Noah Haynes Swayne - Retirement, Death and Legacy

Retirement, Death and Legacy

Swayne is not regarded as a particularly distinguished justice. He wrote few opinions, usually signing on to opinions written by others, and remained on the court well past his physical prime, being quite infirm at his retirement. Under pressure from President Rutherford B. Hayes, he finally agreed to retire on the condition that his friend and fellow Ohio attorney Stanley Matthews replace him.

His son, Wager Swayne, served in the American Civil War, rose to the rank of Major General, served as the military governor of Alabama after the Civil War, and subsequently founded law firms in Toledo, Ohio and New York City. Wager's son, named Noah Hayes Swayne after his grandfather, was president of Burns Brothers, the largest coal distributor in the U.S. when he retired in September 1932. Another of Wager's sons, Alfred Harris Swayne, was vice president of General Motors Corporation.

Another of Justice Swayne's sons, Noah Swayne, was a lawyer in Toledo and donated the land for Swayne Field, the former field for the Toledo Mud Hens baseball team.

Justice Swayne's remains were buried at the Oak Hill Cemetery in Washington, D.C. The Georgetown graveyard overlooks Rock Creek, and is shared with: Chief Justice Edward Douglass White; and "almost-Justice" Edwin M. Stanton (President Ulysses S. Grant's nomination of him was confirmed by the Senate, but Stanton died before he could be sworn in). Also, Chief Justice Salmon P. Chase was buried there, but his body was transferred after 14 years to Cincinnati, Ohio's Spring Grove Cemetery.

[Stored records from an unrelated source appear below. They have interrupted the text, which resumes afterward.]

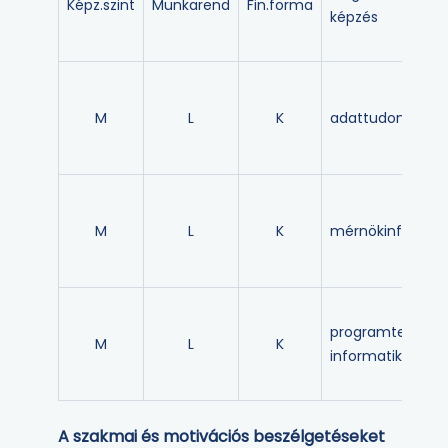
Képz.szint
Munkarend
Fin.forma
képzés
M
L
K
adattudomány
M
L
K
mérnökinformat
programtervező
M
L
K
informatikus
A szakmai és motivációs beszélgetéseket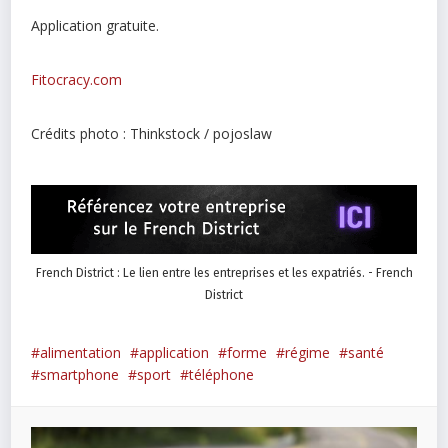
Application gratuite.
Fitocracy.com
Crédits photo : Thinkstock / pojoslaw
French District : Le lien entre les entreprises et les expatriés. - French
District
alimentation
application
forme
régime
santé
smartphone
sport
téléphone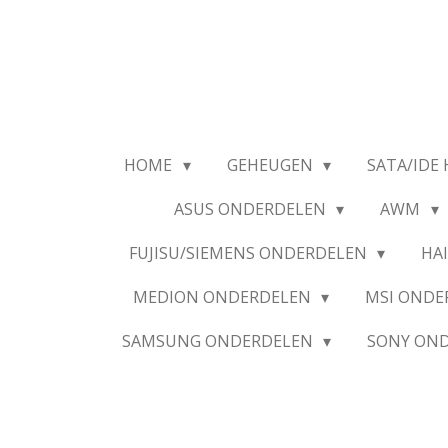
Ga
direct
naar
de
hoofdinhoud
HOME
GEHEUGEN
SATA/IDE 
ASUS ONDERDELEN
AWM
FUJISU/SIEMENS ONDERDELEN
HA
MEDION ONDERDELEN
MSI OND
SAMSUNG ONDERDELEN
SONY ON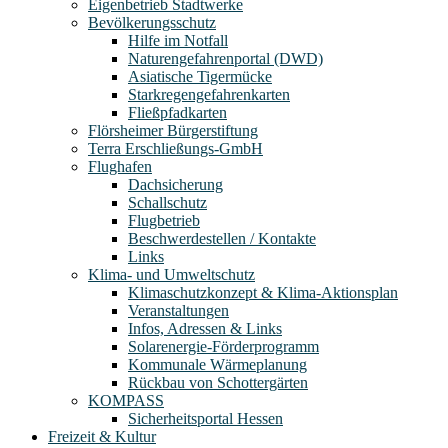
Eigenbetrieb Stadtwerke
Bevölkerungsschutz
Hilfe im Notfall
Naturengefahrenportal (DWD)
Asiatische Tigermücke
Starkregengefahrenkarten
Fließpfadkarten
Flörsheimer Bürgerstiftung
Terra Erschließungs-GmbH
Flughafen
Dachsicherung
Schallschutz
Flugbetrieb
Beschwerdestellen / Kontakte
Links
Klima- und Umweltschutz
Klimaschutzkonzept & Klima-Aktionsplan
Veranstaltungen
Infos, Adressen & Links
Solarenergie-Förderprogramm
Kommunale Wärmeplanung
Rückbau von Schottergärten
KOMPASS
Sicherheitsportal Hessen
Freizeit & Kultur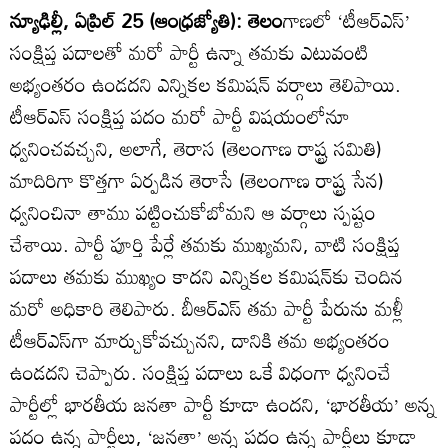
న్యూఢిల్లీ, ఏప్రిల్‌ 25 (ఆంధ్రజ్యోతి): తెలం
గాణలో ‘టీఆర్‌ఎస్‌’
సంక్షిప్త పదాలతో మరో పార్టీ ఉన్నా తమకు ఎటువంటి
అభ్యంతరం ఉండదని ఎన్నికల కమిషన్‌ వర్గాలు తెలిపాయి.
టీఆర్‌ఎస్‌ సంక్షిప్త పదం మరో పార్టీ విషయంలోనూ
ధ్వనించవచ్చని, అలాగే, తెరాస (తెలంగాణ రాష్ట్ర సమితి)
మాదిరిగా కొత్తగా ఏర్పడిన తెరాసే (తెలంగాణ రాష్ట్ర సేన)
ధ్వనించినా తాము పట్టించుకోబోమని ఆ వర్గాలు స్పష్టం
చేశాయి. పార్టీ పూర్తి పేర్లే తమకు ముఖ్యమని, వాటి సంక్షిప్త
పదాలు తమకు ముఖ్యం కాదని ఎన్నికల కమిషన్‌కు చెందిన
మరో అధికారి తెలిపారు. బీఆర్‌ఎస్‌ తమ పార్టీ పేరును మళ్లీ
టీఆర్‌ఎస్‌గా మార్చుకోవచ్చునని, దానికి తమ అభ్యంతరం
ఉండదని చెప్పారు. సంక్షిప్త పదాలు ఒకే విధంగా ధ్వనించే
పార్టీల్లో భారతీయ జనతా పార్టీ కూడా ఉందని, ‘భారతీయ’ అన్న
పదం ఉన్న పార్టీలు, ‘జనతా’ అన్న పదం ఉన్న పార్టీలు కూడా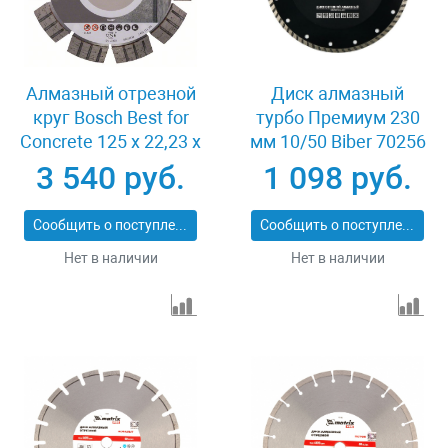
Алмазный отрезной
Диск алмазный
круг Bosch Best for
турбо Премиум 230
Concrete 125 x 22,23 x
мм 10/50 Biber 70256
2,2 x 12 mm
3 540 руб.
1 098 руб.
Сообщить о поступлении
Сообщить о поступлении
Нет в наличии
Нет в наличии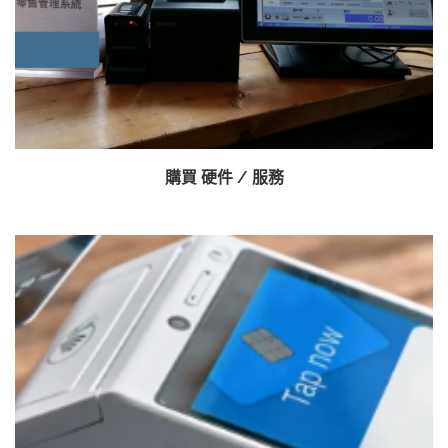
購買 硬件 / 服務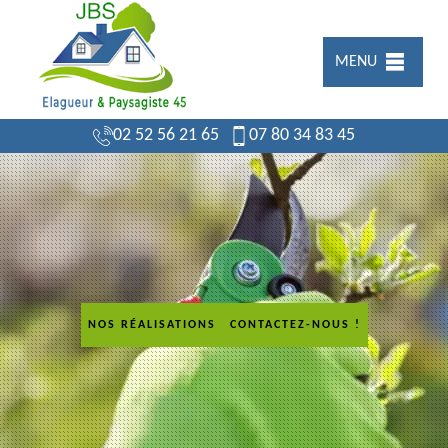
MENU
02 52 56 21 65
07 80 34 83 45
NOS RÉALISATIONS
CONTACTEZ-NOUS !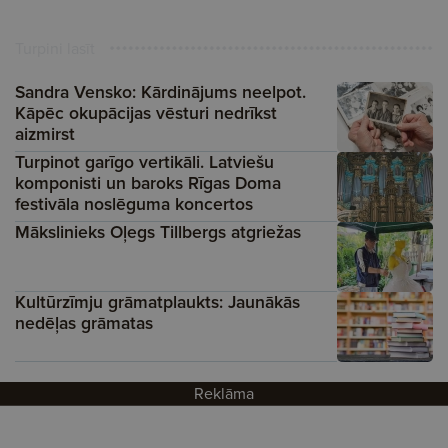
Turpini lasīt
Sandra Vensko: Kārdinājums neelpot.
Kāpēc okupācijas vēsturi nedrīkst
aizmirst
Turpinot garīgo vertikāli. Latviešu
komponisti un baroks Rīgas Doma
festivāla noslēguma koncertos
Mākslinieks Oļegs Tillbergs atgriežas
Kultūrzīmju grāmatplaukts: Jaunākās
nedēļas grāmatas
Reklāma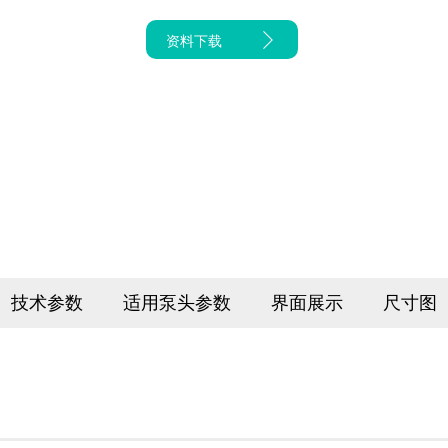
资料下载
技术参数
适用泵头参数
界面展示
尺寸图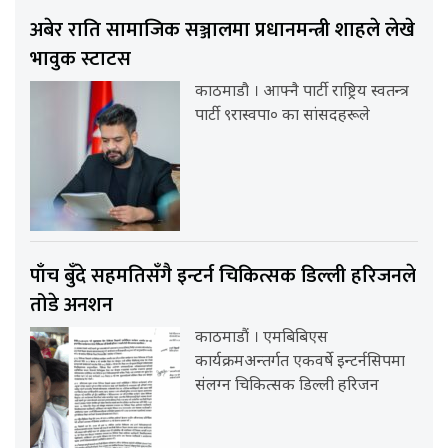
अबेर राति सामाजिक सञ्जालमा प्रधानमन्त्री शाहले लेखे
भावुक स्टाटस
काठमाडौ । आफ्नै पार्टी राष्ट्रिय स्वतन्त्र
पार्टी ९रास्वपा० का सांसदहरूले
पाँच बुँदे सहमतिसँगै इन्टर्न चिकित्सक डिल्ली हरिजनले
तोडे अनशन
काठमाडौं । एमबिबिएस
कार्यक्रमअन्तर्गत एकवर्षे इन्टर्नसिपमा
संलग्न चिकित्सक डिल्ली हरिजन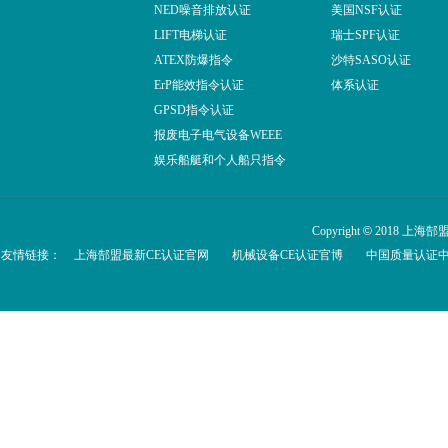
NED噪音排放认证
美国NSF认证
LIFT电梯认证
瑞士SPF认证
ATEX防爆指令
沙特SASO认证
ErP能效指令认证
体系认证
GPSD指令认证
报废电子电气设备WEEE
娱乐船艇和个人船只指令
Copyright
©
2018 上海郜盟
友情链接：
上海郜盟最新CE认证官网
机械设备CE认证官博
中国质量认证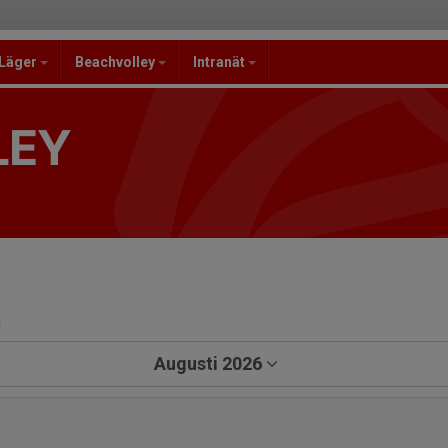
/Läger
Beachvolley
Intranät
LEY
a
Augusti 2026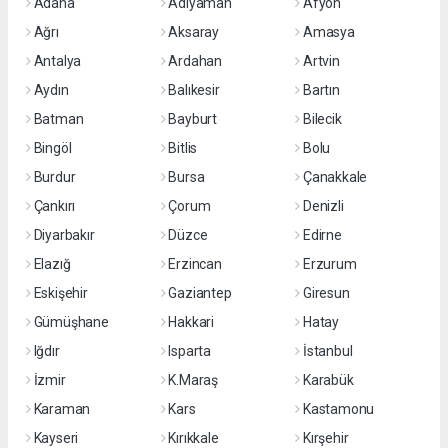
Adana
Adıyaman
Afyon
Ağrı
Aksaray
Amasya
Antalya
Ardahan
Artvin
Aydın
Balıkesir
Bartın
Batman
Bayburt
Bilecik
Bingöl
Bitlis
Bolu
Burdur
Bursa
Çanakkale
Çankırı
Çorum
Denizli
Diyarbakır
Düzce
Edirne
Elazığ
Erzincan
Erzurum
Eskişehir
Gaziantep
Giresun
Gümüşhane
Hakkari
Hatay
Iğdır
Isparta
İstanbul
İzmir
K.Maraş
Karabük
Karaman
Kars
Kastamonu
Kayseri
Kırıkkale
Kırşehir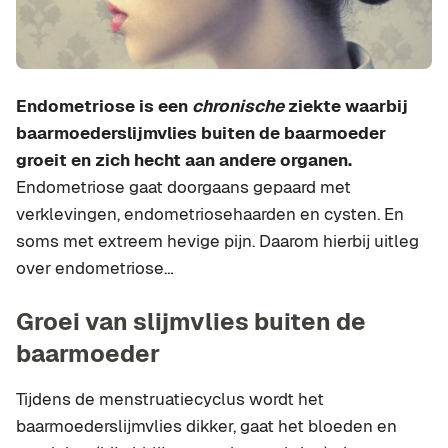
Endometriose is een
chronische
ziekte waarbij
baarmoederslijmvlies buiten de baarmoeder
groeit en zich hecht aan andere organen.
Endometriose gaat doorgaans gepaard met
verklevingen, endometriosehaarden en cysten. En
soms met extreem hevige pijn. Daarom hierbij uitleg
over endometriose…
Groei van slijmvlies buiten de
baarmoeder
Tijdens de menstruatiecyclus wordt het
baarmoederslijmvlies dikker, gaat het bloeden en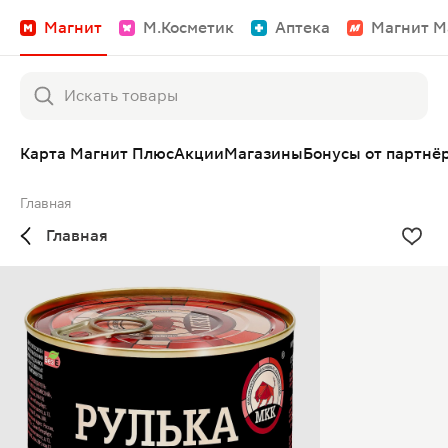
Магнит
М.Косметик
Аптека
Магнит М
Карта Магнит Плюс
Акции
Магазины
Бонусы от партнё
Главная
Главная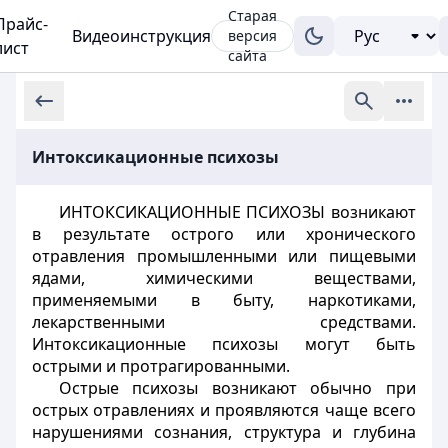
Старая
Прайс-
Видеоинструкция
версия
лист
сайта
Интоксикационные психозы
ИНТОКСИКАЦИОННЫЕ ПСИХОЗЫ возникают
в результате острого или хронического
отравления промышленными или пищевыми
ядами, химическими веществами,
применяемыми в быту, наркотиками,
лекарственными средствами.
Интоксикационные психозы могут быть
острыми и протрагированными.
Острые психозы возникают обычно при
острых отравлениях и проявляются чаще всего
нарушениями сознания, структура и глубина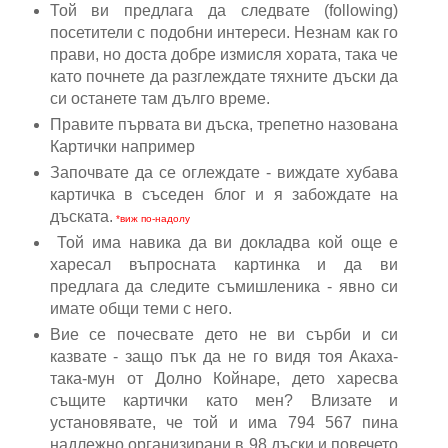
Той ви предлага да следвате (following)
посетители с подобни интереси. Незнам как го
прави, но доста добре измисля хората, така че
като почнете да разглеждате тяхните дъски да
си останете там дълго време.
Правите първата ви дъска, трепетно назована
Картички например
Започвате да се оглеждате - виждате хубава
картичка в съседен блог и я забождате на
дъската.
*виж по-надолу
Той има навика да ви докладва кой още е
харесал въпросната картинка и да ви
предлага да следите съмишленика - явно си
имате общи теми с него.
Вие се почесвате дето не ви сърби и си
казвате - защо пък да не го видя тоя Акаха-
така-мун от Долно Койнаре, дето харесва
същите картички като мен? Влизате и
установявате, че той и има 794 567 пина
надлежно организирани в 98 дъски и повечето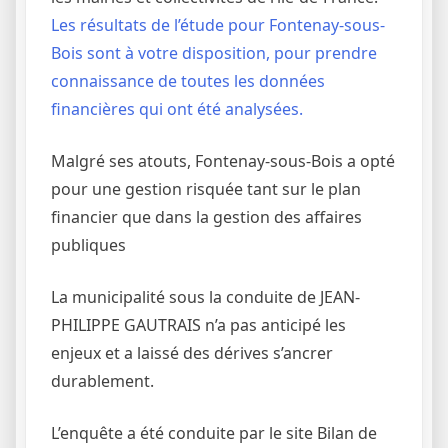
Les résultats de l’étude pour Fontenay-sous-
Bois sont à votre disposition, pour prendre
connaissance de toutes les données
financières qui ont été analysées.
Malgré ses atouts, Fontenay-sous-Bois a opté
pour une gestion risquée tant sur le plan
financier que dans la gestion des affaires
publiques
La municipalité sous la conduite de JEAN-
PHILIPPE GAUTRAIS n’a pas anticipé les
enjeux et a laissé des dérives s’ancrer
durablement.
L’enquête a été conduite par le site Bilan de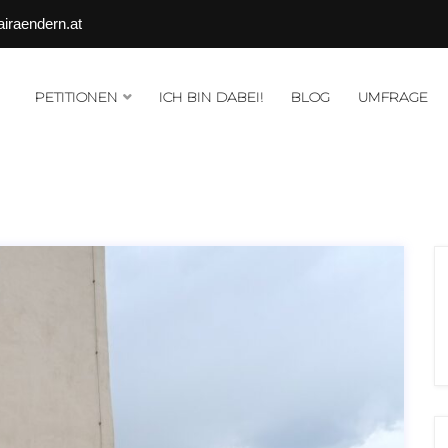
airaendern.at
PETITIONEN
ICH BIN DABEI!
BLOG
UMFRAGE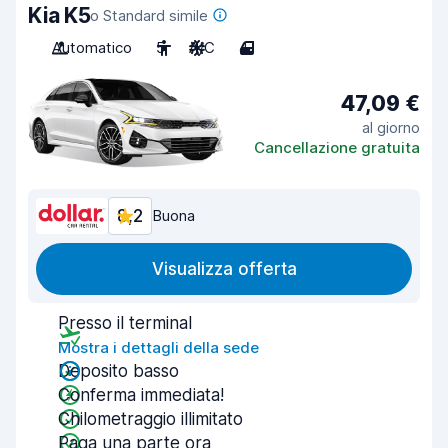
Kia K5
o Standard simile
Automatico
5
A/C
4
47,09 €
al giorno
Cancellazione gratuita
8,2
Buona
Visualizza offerta
Presso il terminal
Mostra i dettagli della sede
Deposito basso
Conferma immediata!
Chilometraggio illimitato
Paga una parte ora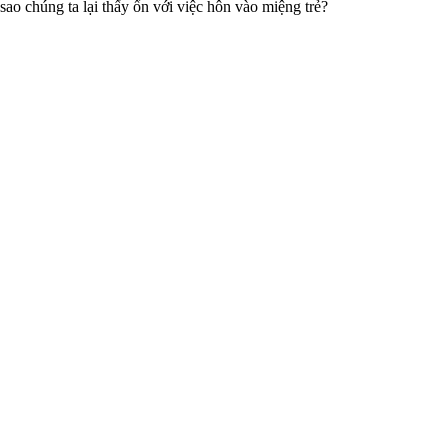
 sao chúng ta lại thấy ổn với việc hôn vào miệng trẻ?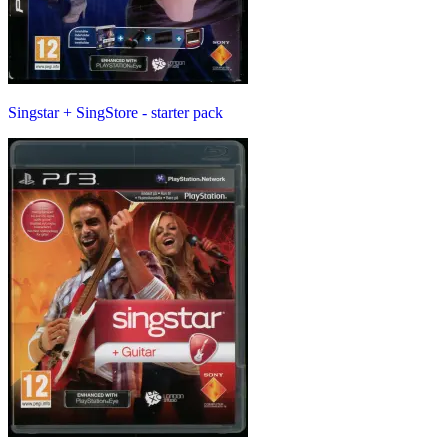
Singstar + SingStore - starter pack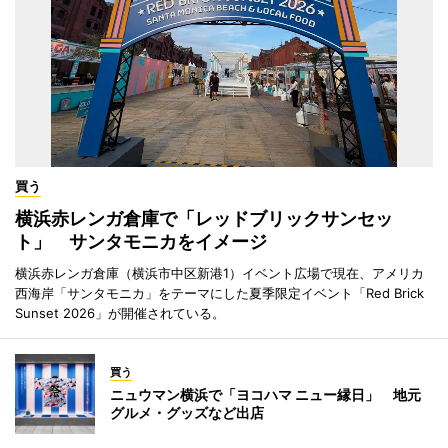
買う
横浜赤レンガ倉庫で「レッドブリックサンセッ
ト」 サンタモニカをイメージ
横浜赤レンガ倉庫（横浜市中区新港1）イベント広場で現在、アメリカ
西海岸「サンタモニカ」をテーマにした夏季限定イベント「Red Brick
Sunset 2026」が開催されている。
買う
ニュウマン横浜で「ヨコハマ ニュー縁日」 地元
グルメ・グッズなど出店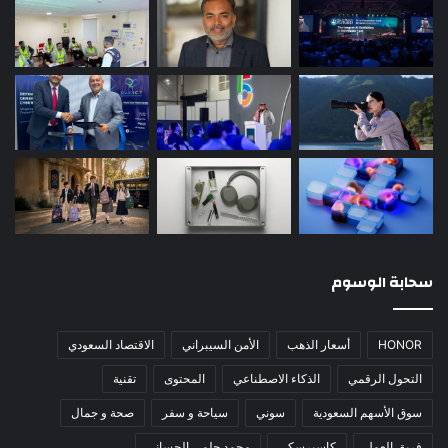
سحابة الوسوم
HONOR
أسعار الذهب
الأمن السيبراني
الاقتصاد السعودي
التحول الرقمي
الذكاء الاصطناعي
المحتوى
تقنية
سوق الأسهم السعودية
سوني
سياحة و سفر
صحة و جمال
فريق العمل
كاسبرسكي
محمد حلمى الحسانى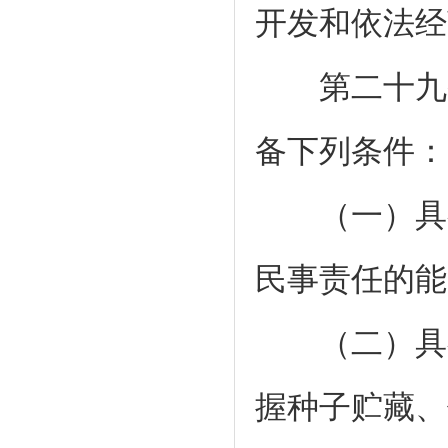
开发和依法经
第二十九条
备下列条件：
（一）具有
民事责任的能
（二）具有
握种子贮藏、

The bulk of his legal papers are located at the Ohio Historical Society, Columbus, Ohio. Other papers are at: Detroit Public Library, Burton Historical Collection, Detroit, Michigan; Chicago Historical Society, Chicago, Illinois; Library of Congress, Manuscript and Prints & Photographs Divisions, Washington, D.C.; State Historical Society of Wisconsin, Madison, Wisconsin; University of Louisville Louis D. Brandeis School of Law, Louisville, Kentucky; and University of Toledo, Canaday Center, Manuscripts: Politics & Government, Toledo, Ohio.